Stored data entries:

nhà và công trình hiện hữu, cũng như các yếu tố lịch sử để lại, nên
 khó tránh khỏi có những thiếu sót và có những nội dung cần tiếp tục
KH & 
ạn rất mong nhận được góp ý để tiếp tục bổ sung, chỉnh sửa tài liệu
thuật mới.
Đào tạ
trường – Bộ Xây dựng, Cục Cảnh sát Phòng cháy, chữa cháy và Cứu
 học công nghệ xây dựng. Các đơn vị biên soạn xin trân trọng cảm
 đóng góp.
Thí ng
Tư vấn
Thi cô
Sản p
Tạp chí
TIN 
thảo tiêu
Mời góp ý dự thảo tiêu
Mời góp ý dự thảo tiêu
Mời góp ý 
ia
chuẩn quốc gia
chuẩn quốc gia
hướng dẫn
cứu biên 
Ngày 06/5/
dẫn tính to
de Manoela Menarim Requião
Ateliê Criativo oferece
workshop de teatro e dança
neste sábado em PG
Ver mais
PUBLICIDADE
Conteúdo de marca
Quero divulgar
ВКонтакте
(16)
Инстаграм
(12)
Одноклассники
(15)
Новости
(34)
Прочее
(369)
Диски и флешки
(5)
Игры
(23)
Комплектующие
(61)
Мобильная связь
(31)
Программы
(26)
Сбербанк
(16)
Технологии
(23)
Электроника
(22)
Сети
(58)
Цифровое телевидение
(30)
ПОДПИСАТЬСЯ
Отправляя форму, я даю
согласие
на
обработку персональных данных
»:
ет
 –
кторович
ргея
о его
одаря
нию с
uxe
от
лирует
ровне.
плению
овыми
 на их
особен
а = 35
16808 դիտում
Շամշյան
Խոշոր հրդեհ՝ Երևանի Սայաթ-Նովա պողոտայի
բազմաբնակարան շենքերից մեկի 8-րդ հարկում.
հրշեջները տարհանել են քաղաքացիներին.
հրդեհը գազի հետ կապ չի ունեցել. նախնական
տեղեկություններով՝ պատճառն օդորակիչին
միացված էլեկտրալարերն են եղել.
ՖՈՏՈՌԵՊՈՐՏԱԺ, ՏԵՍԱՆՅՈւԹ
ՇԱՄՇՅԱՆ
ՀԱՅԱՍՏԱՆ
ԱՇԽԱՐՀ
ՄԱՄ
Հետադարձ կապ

▶ [Task objective]: When a line among the entries contains "tiếp", pull that line out.

▶ [Written answer]:
 khó tránh khỏi có những thiếu sót và có những nội dung cần tiếp tục
ạn rất mong nhận được góp ý để tiếp tục bổ sung, chỉnh sửa tài liệu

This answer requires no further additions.